Pourquoi tout le monde parle de Virgil Abloh ?

Cet Américain de 37 ans n’a pas seulement créé Off-White, marque de prêt-à-porter que gangstas et puristes s’arrachent. Aussi, et surtout, il cristallise à lui seul les mutations d’un genre, la mode. 

Londres, 4 décembre 2017 : les pavés de Chiltern Street n’ont jamais vu ça. Plusieurs centaines de personnes – Naomi Campbell en tête – bravent le froid pour s’offrir la signature du sacro-saint polymathe Virgil Abloh, shooté par Juergen Teller en couverture de System Magazine. En guise de titre ? “What is Virgil Abloh”, vaste question que tout un chacun se pose depuis que le label Pyrex Vision (devenu Off-White quelques années plus tard) a vu le jour en 2012, et avec lui une nouvelle façon de voir et de penser la mode. Non, cet Américain né de parents ghanéens, diplômé d’architecture et de génie civil, n’est pas du genre cartésien, à rejeter tout ce qui a été fait avant lui pour repartir du bon pied. Oui, il fait dans le syncrétisme, et c’est là son coup de génie. Dévoilée à Paris, en septembre dernier, sa collection printemps-été 2018 pour Off-White ne se borne pas à mélanger les références – un peu de streetwear poliment reversé sur des robes haute couture –, elle les confronte, les digère et les assimile.
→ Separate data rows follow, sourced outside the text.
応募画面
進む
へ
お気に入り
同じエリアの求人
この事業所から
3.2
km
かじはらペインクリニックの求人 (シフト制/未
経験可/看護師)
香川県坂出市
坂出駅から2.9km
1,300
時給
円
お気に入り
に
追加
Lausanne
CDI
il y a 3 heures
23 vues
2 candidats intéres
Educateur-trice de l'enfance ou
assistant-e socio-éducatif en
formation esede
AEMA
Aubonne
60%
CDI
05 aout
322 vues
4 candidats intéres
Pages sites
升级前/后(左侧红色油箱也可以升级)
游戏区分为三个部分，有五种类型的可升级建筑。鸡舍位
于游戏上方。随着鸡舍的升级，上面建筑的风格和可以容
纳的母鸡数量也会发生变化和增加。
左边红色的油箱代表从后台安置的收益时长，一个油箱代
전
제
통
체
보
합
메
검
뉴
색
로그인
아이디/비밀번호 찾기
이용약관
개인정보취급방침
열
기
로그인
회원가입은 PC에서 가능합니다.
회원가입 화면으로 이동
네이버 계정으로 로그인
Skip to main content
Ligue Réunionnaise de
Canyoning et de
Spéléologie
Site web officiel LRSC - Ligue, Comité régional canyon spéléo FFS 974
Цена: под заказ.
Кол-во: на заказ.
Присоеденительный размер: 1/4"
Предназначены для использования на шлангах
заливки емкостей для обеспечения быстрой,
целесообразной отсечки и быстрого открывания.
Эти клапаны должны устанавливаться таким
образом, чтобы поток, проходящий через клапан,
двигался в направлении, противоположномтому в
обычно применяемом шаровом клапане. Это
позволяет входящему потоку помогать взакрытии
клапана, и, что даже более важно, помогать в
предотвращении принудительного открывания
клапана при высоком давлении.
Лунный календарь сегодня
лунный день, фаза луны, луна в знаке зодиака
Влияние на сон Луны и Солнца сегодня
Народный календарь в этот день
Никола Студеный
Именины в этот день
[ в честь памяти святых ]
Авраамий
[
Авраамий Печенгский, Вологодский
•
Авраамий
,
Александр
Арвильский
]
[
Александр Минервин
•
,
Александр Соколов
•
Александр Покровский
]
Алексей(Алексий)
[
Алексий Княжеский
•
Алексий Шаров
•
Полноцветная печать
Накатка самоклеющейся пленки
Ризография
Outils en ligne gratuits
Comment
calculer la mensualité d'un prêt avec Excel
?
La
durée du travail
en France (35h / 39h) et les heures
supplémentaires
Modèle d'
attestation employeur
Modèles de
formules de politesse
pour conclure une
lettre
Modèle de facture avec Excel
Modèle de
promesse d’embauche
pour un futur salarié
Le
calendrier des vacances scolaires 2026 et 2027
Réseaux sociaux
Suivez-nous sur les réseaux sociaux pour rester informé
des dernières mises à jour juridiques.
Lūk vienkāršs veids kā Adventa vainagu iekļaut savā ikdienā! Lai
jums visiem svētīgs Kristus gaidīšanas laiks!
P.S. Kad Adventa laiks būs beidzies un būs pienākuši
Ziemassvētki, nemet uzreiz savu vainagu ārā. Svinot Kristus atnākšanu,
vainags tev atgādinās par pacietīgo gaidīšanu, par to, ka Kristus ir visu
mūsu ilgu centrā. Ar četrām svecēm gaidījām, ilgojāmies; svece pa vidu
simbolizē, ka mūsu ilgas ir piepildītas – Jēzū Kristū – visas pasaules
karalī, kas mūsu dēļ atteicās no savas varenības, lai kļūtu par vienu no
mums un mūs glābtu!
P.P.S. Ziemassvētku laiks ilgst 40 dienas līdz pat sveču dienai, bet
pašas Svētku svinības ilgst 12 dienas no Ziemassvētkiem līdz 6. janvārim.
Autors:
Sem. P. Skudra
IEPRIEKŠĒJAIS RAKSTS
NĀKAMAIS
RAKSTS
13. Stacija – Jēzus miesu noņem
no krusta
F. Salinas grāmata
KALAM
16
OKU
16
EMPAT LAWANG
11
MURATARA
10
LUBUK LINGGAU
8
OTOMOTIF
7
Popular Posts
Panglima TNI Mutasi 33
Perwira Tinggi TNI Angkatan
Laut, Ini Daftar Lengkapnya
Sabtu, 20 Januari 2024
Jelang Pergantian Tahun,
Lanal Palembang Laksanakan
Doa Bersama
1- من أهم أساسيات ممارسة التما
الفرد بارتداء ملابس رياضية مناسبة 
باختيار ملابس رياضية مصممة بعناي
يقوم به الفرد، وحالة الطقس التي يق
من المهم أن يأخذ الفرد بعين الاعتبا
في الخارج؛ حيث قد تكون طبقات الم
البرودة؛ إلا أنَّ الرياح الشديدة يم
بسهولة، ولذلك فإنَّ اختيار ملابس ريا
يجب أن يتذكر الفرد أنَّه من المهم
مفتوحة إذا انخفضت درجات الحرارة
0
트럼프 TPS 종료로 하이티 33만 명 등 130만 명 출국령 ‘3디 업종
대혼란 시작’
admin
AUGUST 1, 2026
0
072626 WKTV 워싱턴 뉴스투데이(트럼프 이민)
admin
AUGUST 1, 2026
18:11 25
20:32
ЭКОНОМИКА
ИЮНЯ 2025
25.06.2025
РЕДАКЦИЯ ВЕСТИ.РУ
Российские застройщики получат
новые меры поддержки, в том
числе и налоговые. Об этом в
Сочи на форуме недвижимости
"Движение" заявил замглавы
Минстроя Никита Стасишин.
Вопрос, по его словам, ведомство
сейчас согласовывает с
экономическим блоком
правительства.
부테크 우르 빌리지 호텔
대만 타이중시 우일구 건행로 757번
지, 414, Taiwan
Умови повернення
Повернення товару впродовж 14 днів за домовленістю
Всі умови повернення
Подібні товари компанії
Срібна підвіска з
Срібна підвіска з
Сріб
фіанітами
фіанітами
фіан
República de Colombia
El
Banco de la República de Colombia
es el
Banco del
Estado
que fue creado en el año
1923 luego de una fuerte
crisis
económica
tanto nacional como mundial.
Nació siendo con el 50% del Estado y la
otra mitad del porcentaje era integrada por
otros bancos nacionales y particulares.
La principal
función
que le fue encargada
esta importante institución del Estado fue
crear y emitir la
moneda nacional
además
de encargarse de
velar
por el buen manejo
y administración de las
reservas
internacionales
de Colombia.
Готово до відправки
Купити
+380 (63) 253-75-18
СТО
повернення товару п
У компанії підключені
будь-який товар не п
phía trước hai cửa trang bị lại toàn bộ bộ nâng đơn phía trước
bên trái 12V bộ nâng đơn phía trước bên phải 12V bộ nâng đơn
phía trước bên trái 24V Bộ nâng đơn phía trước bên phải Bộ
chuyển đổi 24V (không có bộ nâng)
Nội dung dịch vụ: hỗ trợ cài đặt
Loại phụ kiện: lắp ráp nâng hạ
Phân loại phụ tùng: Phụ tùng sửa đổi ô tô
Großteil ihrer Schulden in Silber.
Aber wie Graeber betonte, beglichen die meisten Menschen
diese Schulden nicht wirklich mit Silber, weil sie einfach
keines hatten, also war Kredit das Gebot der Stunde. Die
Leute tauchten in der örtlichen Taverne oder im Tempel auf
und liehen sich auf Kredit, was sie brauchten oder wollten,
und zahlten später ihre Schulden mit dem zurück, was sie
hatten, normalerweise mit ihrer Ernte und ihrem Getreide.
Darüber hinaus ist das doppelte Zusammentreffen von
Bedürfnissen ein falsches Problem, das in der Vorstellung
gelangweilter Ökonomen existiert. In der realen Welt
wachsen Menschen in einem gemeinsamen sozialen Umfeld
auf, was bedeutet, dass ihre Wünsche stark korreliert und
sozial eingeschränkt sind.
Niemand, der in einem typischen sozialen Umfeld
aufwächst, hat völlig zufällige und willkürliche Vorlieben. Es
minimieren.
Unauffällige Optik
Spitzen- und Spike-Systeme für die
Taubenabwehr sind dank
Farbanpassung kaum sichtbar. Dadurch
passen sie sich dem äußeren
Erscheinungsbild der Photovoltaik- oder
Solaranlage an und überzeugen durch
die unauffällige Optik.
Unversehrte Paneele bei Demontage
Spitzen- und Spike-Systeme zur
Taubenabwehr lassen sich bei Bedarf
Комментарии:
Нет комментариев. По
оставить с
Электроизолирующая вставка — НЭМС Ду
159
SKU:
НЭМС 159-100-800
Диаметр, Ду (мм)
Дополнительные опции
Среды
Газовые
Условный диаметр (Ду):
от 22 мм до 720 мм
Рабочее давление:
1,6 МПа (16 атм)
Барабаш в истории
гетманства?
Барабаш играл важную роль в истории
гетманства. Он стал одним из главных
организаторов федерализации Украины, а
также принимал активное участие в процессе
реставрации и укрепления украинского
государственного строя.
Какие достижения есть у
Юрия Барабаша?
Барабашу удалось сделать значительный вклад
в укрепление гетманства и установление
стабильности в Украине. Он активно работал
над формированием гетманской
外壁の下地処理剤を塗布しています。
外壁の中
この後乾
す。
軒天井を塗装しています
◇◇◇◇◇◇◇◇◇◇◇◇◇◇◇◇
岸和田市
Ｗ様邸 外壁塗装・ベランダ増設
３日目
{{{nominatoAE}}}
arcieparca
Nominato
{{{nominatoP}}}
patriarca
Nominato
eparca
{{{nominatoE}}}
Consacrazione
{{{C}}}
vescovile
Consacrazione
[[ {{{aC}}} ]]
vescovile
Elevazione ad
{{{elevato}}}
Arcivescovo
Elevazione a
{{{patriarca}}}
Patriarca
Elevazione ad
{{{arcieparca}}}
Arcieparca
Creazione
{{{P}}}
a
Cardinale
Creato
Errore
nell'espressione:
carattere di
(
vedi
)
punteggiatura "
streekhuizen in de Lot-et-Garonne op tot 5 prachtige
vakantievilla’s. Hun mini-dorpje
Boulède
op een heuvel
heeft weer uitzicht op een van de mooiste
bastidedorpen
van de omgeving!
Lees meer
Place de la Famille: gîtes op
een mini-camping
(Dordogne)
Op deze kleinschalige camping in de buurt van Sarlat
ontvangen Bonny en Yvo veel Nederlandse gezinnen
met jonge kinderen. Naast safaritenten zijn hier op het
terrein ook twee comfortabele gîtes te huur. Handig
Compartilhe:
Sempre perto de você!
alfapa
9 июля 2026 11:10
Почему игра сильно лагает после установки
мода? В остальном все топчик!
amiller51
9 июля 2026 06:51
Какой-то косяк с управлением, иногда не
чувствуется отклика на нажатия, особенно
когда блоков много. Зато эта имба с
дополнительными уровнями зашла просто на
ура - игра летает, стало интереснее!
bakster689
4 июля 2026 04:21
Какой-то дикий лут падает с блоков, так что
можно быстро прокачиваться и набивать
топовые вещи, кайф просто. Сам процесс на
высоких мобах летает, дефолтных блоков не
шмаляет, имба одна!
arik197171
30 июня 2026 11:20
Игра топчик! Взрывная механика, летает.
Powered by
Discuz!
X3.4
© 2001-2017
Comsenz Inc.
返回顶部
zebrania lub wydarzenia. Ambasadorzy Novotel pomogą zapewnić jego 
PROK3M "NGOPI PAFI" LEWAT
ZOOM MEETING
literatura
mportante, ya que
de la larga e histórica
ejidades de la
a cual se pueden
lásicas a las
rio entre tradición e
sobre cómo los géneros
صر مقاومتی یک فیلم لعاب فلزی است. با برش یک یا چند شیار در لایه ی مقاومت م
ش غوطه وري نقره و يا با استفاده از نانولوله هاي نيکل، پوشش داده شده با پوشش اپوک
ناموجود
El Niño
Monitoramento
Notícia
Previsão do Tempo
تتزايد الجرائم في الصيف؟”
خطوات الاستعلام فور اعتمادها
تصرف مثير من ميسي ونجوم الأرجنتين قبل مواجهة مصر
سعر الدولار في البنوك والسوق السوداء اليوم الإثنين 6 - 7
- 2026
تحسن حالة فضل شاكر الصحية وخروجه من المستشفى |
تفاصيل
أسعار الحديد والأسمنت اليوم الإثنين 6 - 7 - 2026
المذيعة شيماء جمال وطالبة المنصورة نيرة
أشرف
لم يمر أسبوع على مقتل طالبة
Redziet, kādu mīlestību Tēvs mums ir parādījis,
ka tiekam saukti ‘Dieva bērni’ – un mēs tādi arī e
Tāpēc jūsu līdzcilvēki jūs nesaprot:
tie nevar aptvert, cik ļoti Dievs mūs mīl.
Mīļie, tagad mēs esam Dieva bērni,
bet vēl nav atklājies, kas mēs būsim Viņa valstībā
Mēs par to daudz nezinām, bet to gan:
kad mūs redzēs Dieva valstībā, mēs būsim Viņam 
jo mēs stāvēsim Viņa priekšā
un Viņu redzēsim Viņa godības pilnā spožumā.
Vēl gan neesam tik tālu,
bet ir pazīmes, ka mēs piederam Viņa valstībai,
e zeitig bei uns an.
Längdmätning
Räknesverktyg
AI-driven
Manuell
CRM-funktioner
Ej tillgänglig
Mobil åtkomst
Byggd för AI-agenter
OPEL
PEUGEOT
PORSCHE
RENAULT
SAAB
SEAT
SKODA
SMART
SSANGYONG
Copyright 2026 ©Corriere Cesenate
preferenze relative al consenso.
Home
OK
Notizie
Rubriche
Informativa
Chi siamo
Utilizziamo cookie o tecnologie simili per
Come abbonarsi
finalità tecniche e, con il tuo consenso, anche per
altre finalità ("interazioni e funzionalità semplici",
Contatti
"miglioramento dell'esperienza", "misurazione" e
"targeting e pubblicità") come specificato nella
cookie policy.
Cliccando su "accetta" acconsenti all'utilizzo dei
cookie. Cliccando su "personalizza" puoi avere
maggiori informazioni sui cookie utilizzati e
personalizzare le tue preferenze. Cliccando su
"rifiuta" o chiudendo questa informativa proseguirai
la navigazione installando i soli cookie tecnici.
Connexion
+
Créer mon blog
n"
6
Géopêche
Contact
Il y a du Lady Di autant que du Beyoncé sur les épaules de Kaia Gerber, avant-dernier mannequin à fouler la scène de la Salle Wagram, le tout en veste de tailleur, mom jean et bottines doudounes réalisées en collaboration avec Jimmy Choo. Car, fait capital, le “bras droi” de Kanye West aime entourer autant qu’être entouré, s’inviter chez Ikea pour dessiner une collection de meubles ou être invité par Nike à revisiter ses dix sneakers iconiques… Ne cherchez plus le directeur artistique 3.0, vous l’avez trouvé.